Assignment: Gather every line below that contains the word "lens", and copy each one in full.

Dataset excerpt:
☆ ☆ ☆ ☆ ☆ ☆ ☆

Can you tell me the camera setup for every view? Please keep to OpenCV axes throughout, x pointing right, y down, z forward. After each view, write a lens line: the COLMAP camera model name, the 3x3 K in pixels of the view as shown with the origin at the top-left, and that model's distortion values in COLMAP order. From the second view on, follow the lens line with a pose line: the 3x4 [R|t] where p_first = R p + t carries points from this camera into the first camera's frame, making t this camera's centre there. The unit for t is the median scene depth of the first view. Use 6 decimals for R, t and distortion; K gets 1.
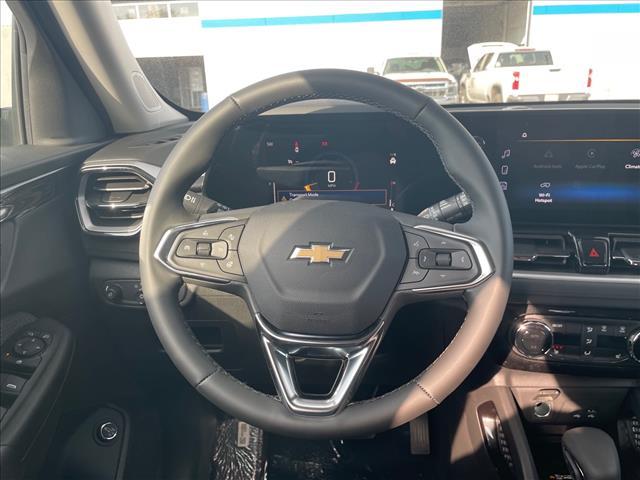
lens RADIAL K [[492.4, 0, 320.0], [0, 492.4, 240.0], [0, 0, 1]] dist [0.094509, -0.137681]
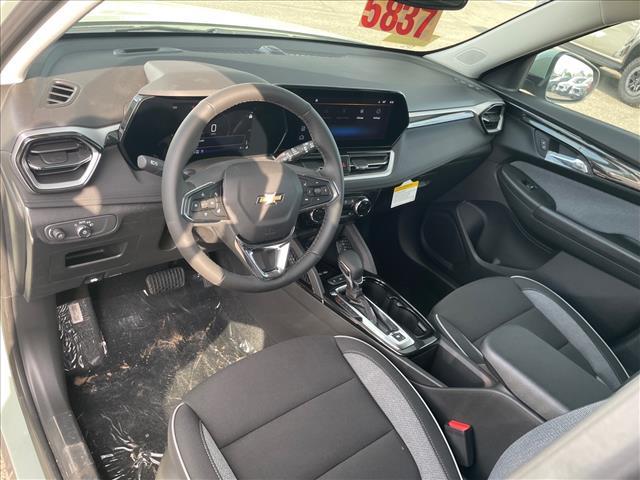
lens RADIAL K [[481.8, 0, 320.9], [0, 481.8, 234.5], [0, 0, 1]] dist [0.092863, -0.126264]
pose [[0.730494, -0.205874, 0.651149, -0.995358], [-0.022091, 0.945856, 0.323834, -0.406634], [-0.682562, -0.250943, 0.686394, -0.364388]]
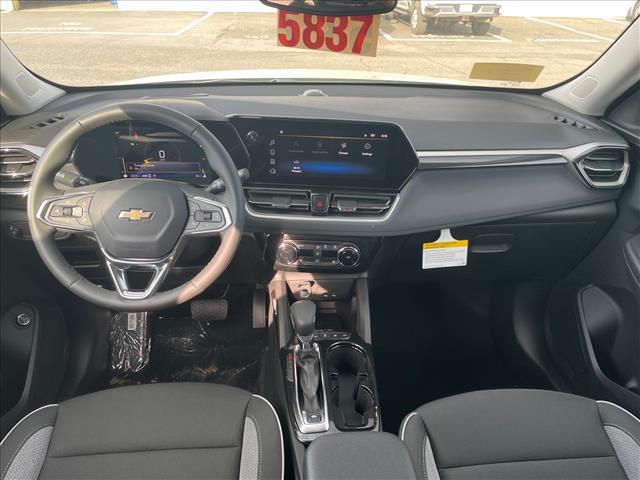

☆ ☆ ☆ ☆ ☆ ☆ ☆

Response:
Can you tell me the camera setup for every view? Please keep to OpenCV axes throughout, x pointing right, y down, z forward. After each view, write a lens line: the COLMAP camera model name, the 3x3 K in pixels of the view as shown with the origin at the top-left, and that model's distortion values in COLMAP order. From the second view on, follow the lens line with a pose line: the 3x4 [R|t] where p_first = R p + t carries points from this camera into the first camera's frame, making t this camera's centre there. The unit for t is the median scene depth of the first view. Use 6 decimals for R, t and distortion; K gets 1.
lens RADIAL K [[492.4, 0, 320.0], [0, 492.4, 240.0], [0, 0, 1]] dist [0.094509, -0.137681]
lens RADIAL K [[481.8, 0, 320.9], [0, 481.8, 234.5], [0, 0, 1]] dist [0.092863, -0.126264]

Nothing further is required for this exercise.